Não me surpreenderia se, depois de passar a fase em que está a resolver o conflito interior com o seu passado recente, a China retomasse a imagem de Mao e utilizasse a sua enorme carga simbólica como imagem de marca internacional. A História já viu coisas mais improváveis – e, se isso acontecer, Pequim limitar-se-à a fechar o círculo com a Nova York onde Warhol criou os seus heróis.

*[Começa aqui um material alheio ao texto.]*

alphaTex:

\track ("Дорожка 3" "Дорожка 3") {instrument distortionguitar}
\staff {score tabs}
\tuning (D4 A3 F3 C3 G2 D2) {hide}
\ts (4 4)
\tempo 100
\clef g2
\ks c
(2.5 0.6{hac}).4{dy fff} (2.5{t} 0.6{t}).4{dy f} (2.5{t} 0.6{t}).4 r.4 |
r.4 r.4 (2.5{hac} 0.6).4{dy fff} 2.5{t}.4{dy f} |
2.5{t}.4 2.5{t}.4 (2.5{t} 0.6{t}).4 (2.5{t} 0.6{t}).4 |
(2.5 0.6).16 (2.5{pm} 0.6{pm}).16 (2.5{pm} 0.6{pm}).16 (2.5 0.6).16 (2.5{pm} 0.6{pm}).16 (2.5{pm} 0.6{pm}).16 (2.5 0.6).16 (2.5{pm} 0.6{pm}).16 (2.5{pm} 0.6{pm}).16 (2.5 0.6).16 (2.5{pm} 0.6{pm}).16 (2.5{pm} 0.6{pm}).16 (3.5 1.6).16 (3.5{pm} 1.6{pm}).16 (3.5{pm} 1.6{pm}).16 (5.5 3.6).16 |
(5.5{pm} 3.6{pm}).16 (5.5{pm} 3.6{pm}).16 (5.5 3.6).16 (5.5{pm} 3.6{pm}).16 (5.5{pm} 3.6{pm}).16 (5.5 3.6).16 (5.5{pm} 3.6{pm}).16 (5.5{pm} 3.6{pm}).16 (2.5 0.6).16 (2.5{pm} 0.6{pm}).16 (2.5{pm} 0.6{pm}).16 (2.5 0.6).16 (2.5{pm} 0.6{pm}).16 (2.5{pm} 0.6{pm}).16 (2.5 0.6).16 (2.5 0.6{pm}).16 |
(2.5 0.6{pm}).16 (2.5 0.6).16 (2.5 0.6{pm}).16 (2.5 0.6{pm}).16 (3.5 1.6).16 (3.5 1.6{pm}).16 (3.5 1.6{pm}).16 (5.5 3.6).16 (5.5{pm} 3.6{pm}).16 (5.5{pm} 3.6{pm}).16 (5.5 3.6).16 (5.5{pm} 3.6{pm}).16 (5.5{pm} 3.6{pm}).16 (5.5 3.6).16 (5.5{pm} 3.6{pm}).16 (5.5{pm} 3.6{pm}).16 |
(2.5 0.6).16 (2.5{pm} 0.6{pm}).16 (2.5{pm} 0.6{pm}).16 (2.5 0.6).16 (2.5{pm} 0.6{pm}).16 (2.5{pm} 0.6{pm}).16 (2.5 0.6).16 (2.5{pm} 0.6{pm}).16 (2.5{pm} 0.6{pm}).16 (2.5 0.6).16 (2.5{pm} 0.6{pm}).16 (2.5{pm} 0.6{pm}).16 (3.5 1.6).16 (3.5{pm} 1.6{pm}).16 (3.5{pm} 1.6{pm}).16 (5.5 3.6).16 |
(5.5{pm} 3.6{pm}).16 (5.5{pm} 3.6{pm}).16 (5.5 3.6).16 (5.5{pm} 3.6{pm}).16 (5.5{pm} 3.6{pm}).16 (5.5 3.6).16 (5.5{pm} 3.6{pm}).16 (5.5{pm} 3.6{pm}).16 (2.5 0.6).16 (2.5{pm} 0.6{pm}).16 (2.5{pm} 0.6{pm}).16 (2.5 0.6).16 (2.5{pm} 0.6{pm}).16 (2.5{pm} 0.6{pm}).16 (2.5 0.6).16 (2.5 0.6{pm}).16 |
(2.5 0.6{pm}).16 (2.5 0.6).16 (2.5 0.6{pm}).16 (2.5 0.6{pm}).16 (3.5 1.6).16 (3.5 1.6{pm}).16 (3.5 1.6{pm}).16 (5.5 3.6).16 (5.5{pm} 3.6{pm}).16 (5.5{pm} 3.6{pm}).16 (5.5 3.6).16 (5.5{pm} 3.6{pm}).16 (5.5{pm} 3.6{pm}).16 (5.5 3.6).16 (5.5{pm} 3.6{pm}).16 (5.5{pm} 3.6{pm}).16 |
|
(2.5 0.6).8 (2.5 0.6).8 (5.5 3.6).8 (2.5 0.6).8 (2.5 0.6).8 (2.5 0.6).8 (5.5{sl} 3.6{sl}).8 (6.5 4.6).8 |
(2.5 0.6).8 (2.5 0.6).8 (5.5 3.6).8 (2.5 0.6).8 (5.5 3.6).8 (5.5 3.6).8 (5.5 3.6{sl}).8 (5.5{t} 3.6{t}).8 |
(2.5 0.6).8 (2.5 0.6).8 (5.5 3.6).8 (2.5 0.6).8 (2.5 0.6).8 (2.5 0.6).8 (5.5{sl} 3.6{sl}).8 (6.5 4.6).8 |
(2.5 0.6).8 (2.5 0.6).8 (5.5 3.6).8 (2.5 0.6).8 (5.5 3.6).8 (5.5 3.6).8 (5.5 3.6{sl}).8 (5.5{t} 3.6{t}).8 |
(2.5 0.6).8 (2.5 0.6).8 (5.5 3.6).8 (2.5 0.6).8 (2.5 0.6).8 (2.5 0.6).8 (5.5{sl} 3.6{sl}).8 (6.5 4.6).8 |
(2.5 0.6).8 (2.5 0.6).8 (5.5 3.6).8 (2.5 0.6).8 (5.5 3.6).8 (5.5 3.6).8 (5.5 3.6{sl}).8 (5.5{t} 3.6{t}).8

(publicado no «Diário Económico» de 31 de Janeiro)
marcas da revolução
Andy Warhol estava bem longe de poder ser considerado um maoísta – mas o seu célebre retrato de Mao Zedong (1973) mostra como a pop art compreendeu rapidamente o valor do maior ícone revolucionário daquela época. Warhol colocou Mao no mesmo limiar simbólico de uma lata de sopa, de uma nota de dólar, de uma garrafa de Coca-Cola ou de um pacote de detergente - na época isto pareceu uma heresia para alguns. Na realidade Warhol apropriava-se de imagens universalmente conhecidas e tornava-as em imagens de marca da sua própria criação artística: objectos numa primeira fase, pessoas num segundo momento – foi quando, no trabalho do pintor, Mao conviveu com Marylin Monroe, Elvis Presley, Jacqueline Kennedy e Che Guevara. Quando Warhol fazia esta apropriação, passava ao mesmo tempo um certificado de credibilidade à imagem inicial que o inspirara, tornava-a em parte numa marca criativa.
A imagem de Mao – e da revolução chinesa – não surgiu apenas pela mão de Warhol. Os ícones da revolução desde cedo se tornaram boa fonte de rendimento nas sociedades ocidentais para os vendedores de T Shirts e de posters que encheram com os seus produtos, estampados com as caras de Mao ou de Guevara, os quartos e a imaginação dos protagonistas dos dias agitados de 1968, moda que entrou pelo início dos anos 70.
A revolução chinesa – como quase todas as grandes revoluções do século XX – foi muito iconográfica e mais não fez que seguir o exemplo da revolução soviética de 1917. Os dirigentes soviéticos desde cedo perceberam o valor da imagem (do vermelho, do contraste da foice com o martelo) e investiram talentos e recursos em cartazes, de um acutilante propagandismo baseado no hiper-realismo, cartazes que pretendiam divulgar objectivos políticos, assim como mobilizar apoiantes; mais tarde utilizaram cineastas como Vassiliev ou Eisenstein para fins idênticos e fabricaram filmes revolucionários onde a estética realista mostrava o que ainda não existia, e era apenas um modelo ou um objectivo. A estrela vermelha começou por pretender ser o farol da revolução e, nos anos 80, acabou a servir de marca a jeans e de inspiração a capas de discos e logótipos variados.
No caso chinês, o formato das enormes bandeiras vermelhas, sobre o alto em vez de ser sobre o comprido, acabou por inspirar os desenhadores de bandeirolas publicitárias. Da mesma forma a combinação improvável, mas irresistível, do vermelho e do amarelo vivo, acabou por ser utilizada numa série de outras situações que nada tinham a ver com a revolução.
Subconscientemente, nos símbolos das revoluções, combina-se a utopia de um ideal com a energia da luta, a afectividade a uma causa com um desejo de mudança. A utilização da simbologia das revoluções de forma comercial tem a ver com isto mesmo, com a utilização dos factores subconscientes que tornam os ícones da revolução em marcas massificadas e invejáveis.
Não me surpreenderia se, depois de passar a fase em que está a resolver o conflito interior com o seu passado recente, a China retomasse a imagem de Mao e utilizasse a sua enorme carga simbólica como imagem de marca internacional. A História já viu coisas mais improváveis – e, se isso acontecer, Pequim limitar-se-à a fechar o círculo com a Nova York onde Warhol criou os seus heróis.